Soundbite: Marais de Vaal (English)

Klankgreep: Marais de Vaal (Afrikaans)

The Department of Forestry, Fisheries and the Environment’s (DFFE) new five-year strategic plan to address a range of environmental priorities is little more than a branding strategy to polish South Africa’s image ahead of the G20 summit in November. AfriForum says that in reality, it offers no concrete solutions to the country’s deepening environmental crisis.

The plan that was recently presented to Parliament’s Select Committee on Agriculture, Land Reform and Mineral Resources, sets out ambitious priorities, from the Regulatory Efficiency Strategy for Environmental Turbocharge (RESET) programme to streamline environmental regulation, to plans to elevate iconic parks under the so-called KISS initiative, and promote ethical and sustainable wildlife management under the Fair Industry for Lions, Leopards and Rhinos (FILLER) initiative.

“These glossy acronyms and international buzzwords may align with the African Unions’ (AU) Agenda 2063 and the United Nation’s (UN) Sustainable Development Goals, but they only highlight how out of touch the DFFE is with reality,” says Marais de Vaal, AfriForum’s Advisor for Environmental Affairs.

“Communities across the country continue to suffer from polluted air, collapsing water systems and ecosystems degraded by uncontrolled mining. The Department deftly steers clear of confronting these failures head-on. The new strategy shows little political will to tackle the structural problems at the heart of our failing environmental governance.”
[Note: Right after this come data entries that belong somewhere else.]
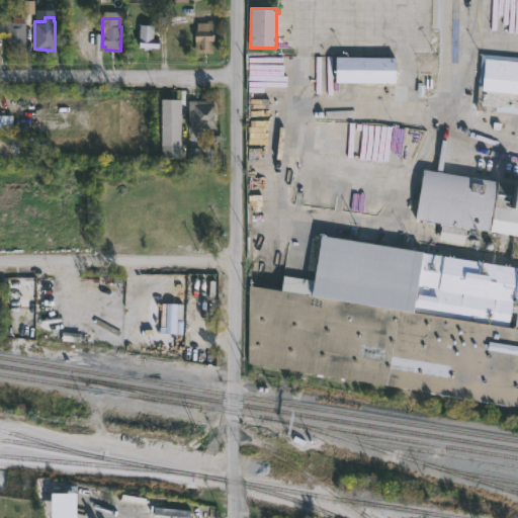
[(211,19),(213,53),(194,53),(194,30),(196,30),(196,22),(207,22),(206,20),(211,19)]
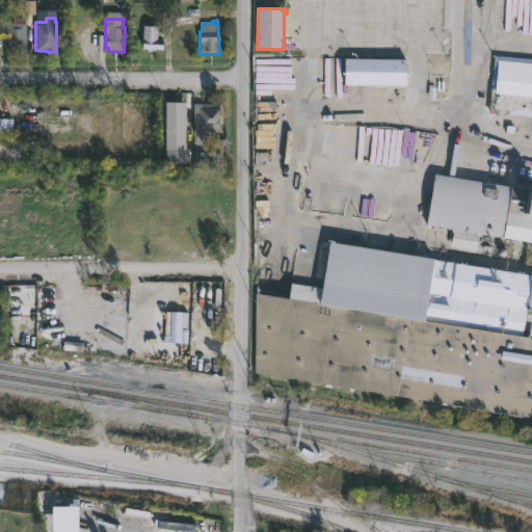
[(26,22),(25,47),(15,46),(15,51),(5,51),(5,21),(26,22)]
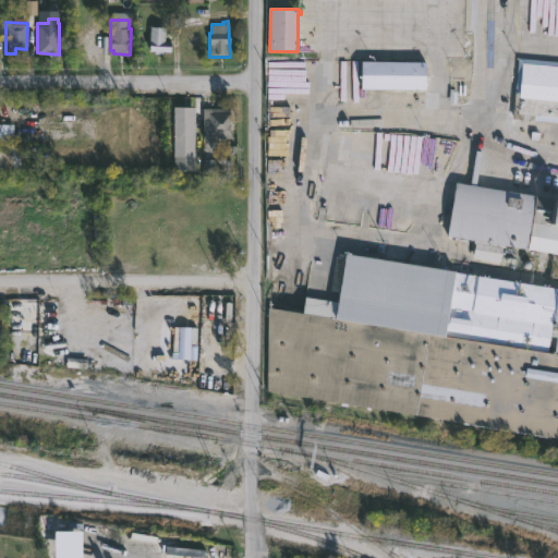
[(170,41),(170,51),(162,51),(161,55),(154,53),(154,51),(149,50),(150,26),(165,26),(165,40),(170,41)]
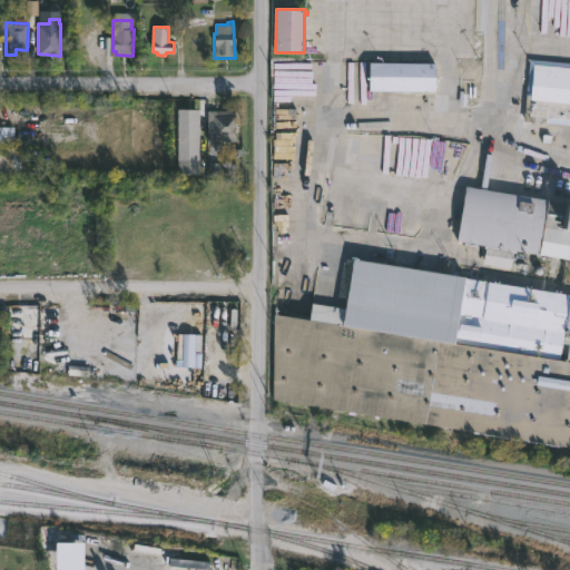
[(569,61),(569,125),(523,120),(529,59),(569,61)]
AfriForum argues that by focusing on speeding up environmental assessments under the banner of efficiency, the DFFE sets a dangerous precedent to streamline approval processes over rigorous scrutiny. Furthermore, the Department has no clear strategy to bolster compliance and enforcement, expand the Green Scorpions’ capacity or hold major polluters, notably failing municipalities and industrial giants like Eskom, accountable.

It is also clear that the Department makes no attempt to reform the regulatory framework that allows the Department of Mineral Resources and Energy (DMRE), the very department that promotes mining, to decide on environmental authorisations for mining projects. Meanwhile, the Department is not even paying attention to the fact that South Africa continues to miss its own air quality and waste diversion targets.

“AfriForum would like to see the Department take its role as watchdog and regulator seriously, but instead it chooses to downplay the country’s environmental crises for the sake of political palatability,” says De Vaal.

The DFFE’s constitutional mandate is to prevent pollution and ecological degradation, to promote conservation and to ensure ecologically sustainable development. AfriForum will continue to push for accountability and use all available channels to ensure that constitutional environmental rights are not reduced to empty promises. Citizens deserve a regulator willing to fearlessly uphold its mandate and protect the country’s natural heritage for current and future generations.